About the houses every vestige of metal and glass is absent. The windows may have been glazed with irregular plates of selenite, and the marks of fire and the rude stone axe are upon the beams. Instead of the gun, curved clubs, the bow, and stone-tipped arrows hang from the rafters with the lance thrown by the atlatl. In the corner stands a hoe of stone and a digging stick; pottery, gourds, and basketry are the sole utensils, the knife is a chipped stone blade set with pine gum in a wooden handle, and the horns of the mountain sheep are formed into spoons.
The rooms are smoky and dark, since the chimney is not yet, and the fire on the floor must be nursed, for, when it goes out, it must be rekindled by the friction of two pieces of wood or borrowed from a neighbor in the manner of primitive times, not yet forgotten among the advanced sharers of civilization. Much might be added to this picture of the early life of the Pueblos, and the exploration of the ruins will tell us yet more to excite our interest and admiration.
Among the inhabited Hopi pueblos are many seats of the ancient people now become mounds or fallen walls and their memory a tradition. There were four mission churches; hardly a vestige of them remains, and a few of the carved beams support the roofs of pagan kivas. This bears strong testimony to the completeness of the weeding out of the foreign missions by the Hopi more than two centuries ago. The Hopi have always been free and independent, even when the search for gold by the Conquistadores had been turned to the search for souls to the subjugation of most of the other Pueblos in the Southwest.

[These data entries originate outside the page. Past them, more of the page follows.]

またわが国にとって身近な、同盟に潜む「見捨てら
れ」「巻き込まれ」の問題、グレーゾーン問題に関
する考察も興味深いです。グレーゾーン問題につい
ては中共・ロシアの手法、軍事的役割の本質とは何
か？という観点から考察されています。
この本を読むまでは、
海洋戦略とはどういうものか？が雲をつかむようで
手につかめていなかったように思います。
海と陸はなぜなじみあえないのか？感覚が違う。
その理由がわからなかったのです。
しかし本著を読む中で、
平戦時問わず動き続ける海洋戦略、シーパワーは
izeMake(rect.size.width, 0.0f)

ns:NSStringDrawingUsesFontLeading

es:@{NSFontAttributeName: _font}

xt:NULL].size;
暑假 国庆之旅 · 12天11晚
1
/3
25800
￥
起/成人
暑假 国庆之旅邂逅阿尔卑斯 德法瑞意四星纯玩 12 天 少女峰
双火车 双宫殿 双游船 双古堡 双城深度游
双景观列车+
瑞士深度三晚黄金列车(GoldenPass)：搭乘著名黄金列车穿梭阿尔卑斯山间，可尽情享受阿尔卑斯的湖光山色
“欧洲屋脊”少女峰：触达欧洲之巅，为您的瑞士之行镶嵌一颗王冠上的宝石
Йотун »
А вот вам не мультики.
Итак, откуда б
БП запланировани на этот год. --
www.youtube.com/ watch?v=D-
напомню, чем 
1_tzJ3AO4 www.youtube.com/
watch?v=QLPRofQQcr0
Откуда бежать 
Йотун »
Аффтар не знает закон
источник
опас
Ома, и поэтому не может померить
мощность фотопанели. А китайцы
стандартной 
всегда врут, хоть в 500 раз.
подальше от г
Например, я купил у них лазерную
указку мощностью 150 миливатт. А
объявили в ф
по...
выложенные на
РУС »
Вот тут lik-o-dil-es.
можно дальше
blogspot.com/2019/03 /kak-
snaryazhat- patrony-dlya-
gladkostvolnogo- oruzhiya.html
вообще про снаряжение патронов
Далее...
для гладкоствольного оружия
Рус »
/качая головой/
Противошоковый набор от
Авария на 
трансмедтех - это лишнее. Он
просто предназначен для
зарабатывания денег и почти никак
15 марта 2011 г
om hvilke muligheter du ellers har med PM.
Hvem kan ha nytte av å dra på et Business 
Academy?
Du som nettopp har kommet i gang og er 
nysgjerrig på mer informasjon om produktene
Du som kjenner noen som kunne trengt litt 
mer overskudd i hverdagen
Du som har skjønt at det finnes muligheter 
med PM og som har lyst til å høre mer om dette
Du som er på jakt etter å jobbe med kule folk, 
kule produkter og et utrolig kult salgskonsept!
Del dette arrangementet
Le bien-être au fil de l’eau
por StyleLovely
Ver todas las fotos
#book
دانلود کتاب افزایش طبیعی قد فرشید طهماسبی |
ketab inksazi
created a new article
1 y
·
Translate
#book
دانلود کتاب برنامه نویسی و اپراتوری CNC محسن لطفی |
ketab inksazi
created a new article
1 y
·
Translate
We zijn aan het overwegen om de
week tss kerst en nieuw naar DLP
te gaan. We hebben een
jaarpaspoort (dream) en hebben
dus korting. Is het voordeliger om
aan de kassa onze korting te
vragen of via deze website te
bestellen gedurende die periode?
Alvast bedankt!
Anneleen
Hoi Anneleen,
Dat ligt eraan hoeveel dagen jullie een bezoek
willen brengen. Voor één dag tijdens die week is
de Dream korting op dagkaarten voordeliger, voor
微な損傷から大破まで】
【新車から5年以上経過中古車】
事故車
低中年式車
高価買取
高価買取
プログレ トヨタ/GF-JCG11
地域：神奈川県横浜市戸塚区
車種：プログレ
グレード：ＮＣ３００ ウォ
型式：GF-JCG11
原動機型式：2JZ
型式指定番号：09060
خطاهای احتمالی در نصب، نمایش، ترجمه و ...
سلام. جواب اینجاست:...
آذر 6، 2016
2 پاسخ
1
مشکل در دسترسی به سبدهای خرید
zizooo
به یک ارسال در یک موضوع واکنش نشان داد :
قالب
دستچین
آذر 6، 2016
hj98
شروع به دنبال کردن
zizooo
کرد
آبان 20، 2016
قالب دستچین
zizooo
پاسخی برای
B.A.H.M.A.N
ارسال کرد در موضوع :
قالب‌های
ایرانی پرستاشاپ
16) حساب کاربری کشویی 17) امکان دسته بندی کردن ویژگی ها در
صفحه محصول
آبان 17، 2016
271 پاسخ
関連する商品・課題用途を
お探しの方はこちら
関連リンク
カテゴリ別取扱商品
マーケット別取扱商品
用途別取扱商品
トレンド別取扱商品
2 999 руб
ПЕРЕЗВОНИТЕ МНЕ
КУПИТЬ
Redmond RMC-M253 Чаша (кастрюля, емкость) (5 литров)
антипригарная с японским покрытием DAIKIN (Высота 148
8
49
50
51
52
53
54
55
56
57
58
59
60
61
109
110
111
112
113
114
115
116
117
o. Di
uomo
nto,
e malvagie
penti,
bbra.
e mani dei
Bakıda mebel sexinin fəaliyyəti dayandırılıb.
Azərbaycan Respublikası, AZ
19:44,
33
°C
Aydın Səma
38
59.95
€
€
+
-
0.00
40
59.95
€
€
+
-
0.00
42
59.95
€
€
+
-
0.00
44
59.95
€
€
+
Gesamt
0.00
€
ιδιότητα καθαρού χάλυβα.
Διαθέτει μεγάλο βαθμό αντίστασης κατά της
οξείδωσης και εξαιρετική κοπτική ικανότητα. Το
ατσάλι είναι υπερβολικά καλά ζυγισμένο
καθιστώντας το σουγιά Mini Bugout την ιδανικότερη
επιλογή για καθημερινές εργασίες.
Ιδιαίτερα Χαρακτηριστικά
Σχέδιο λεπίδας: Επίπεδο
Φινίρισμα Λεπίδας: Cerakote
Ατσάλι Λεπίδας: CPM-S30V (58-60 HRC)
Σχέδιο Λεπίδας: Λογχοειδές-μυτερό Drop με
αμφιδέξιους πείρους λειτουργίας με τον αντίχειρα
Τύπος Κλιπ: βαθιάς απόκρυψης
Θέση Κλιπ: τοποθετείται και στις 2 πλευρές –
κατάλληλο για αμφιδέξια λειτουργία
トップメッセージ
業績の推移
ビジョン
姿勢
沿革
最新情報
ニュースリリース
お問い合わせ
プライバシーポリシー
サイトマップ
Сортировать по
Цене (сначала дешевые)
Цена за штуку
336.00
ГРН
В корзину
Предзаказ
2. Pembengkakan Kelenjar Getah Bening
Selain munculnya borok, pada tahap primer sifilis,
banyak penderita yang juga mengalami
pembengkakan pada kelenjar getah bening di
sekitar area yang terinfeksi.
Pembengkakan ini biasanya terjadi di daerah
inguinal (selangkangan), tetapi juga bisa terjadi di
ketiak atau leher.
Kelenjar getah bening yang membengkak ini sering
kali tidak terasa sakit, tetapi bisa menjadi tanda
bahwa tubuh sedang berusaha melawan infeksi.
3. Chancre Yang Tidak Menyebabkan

Several of the interesting ruins in Tusayan have been explored. Sikyatki, or “Yellow House,” lying on the sand hills four miles east of Walpi, has yielded many strange and beautiful relics of pottery and stone, as has Awatobi, a large town on a mesa ten miles southeast of Walpi, destroyed about the year 1700 by the other villagers. Here may be traced the walls of the mission of San Bernardino de Awatobi, a large church built of blocks of adobe mixed with straw. The church stood on the mesa commanding a superb view of the lava buttes to the south and must have been in its time an imposing building. The old town of Kisakobi, near Walpi, has yielded relics in profusion of a later period than the sites mentioned, and it is here that we must look for the arts of the Hopi just before they came into the light of history.
The prevalence of ruins around the Hopi mesas is in keeping with the movements of the tribes in the Pueblo region. Of the seven Hopi towns, Oraibi is the only one now on the site it occupied when the Spaniards came to Tusayan.
Not long ago, according to Hopi traditionists, some clans withdrew from Tusayan and rebuilt cliff-houses in the Canyon de Chelly, where before some of the clans that finally settled in Tusayan lived for a time.
Without doubt the connection between the early Hopi clans and the people who lived in the cliff-dwellings was close at a former period, and there is reason to believe that the older clans who are said to have come in from the North possessed the black-and-white pottery and the arts of the cliff-dwellers. Other clans coming from the South must have worked considerable changes in Hopi arts. While the southern clans brought yellow pottery, it remained for the great influx of peoples from the Rio Grande to introduce the artistic ware with complicated symbolic decoration that rendered the Tusayan ceramics superior to all others in northern America.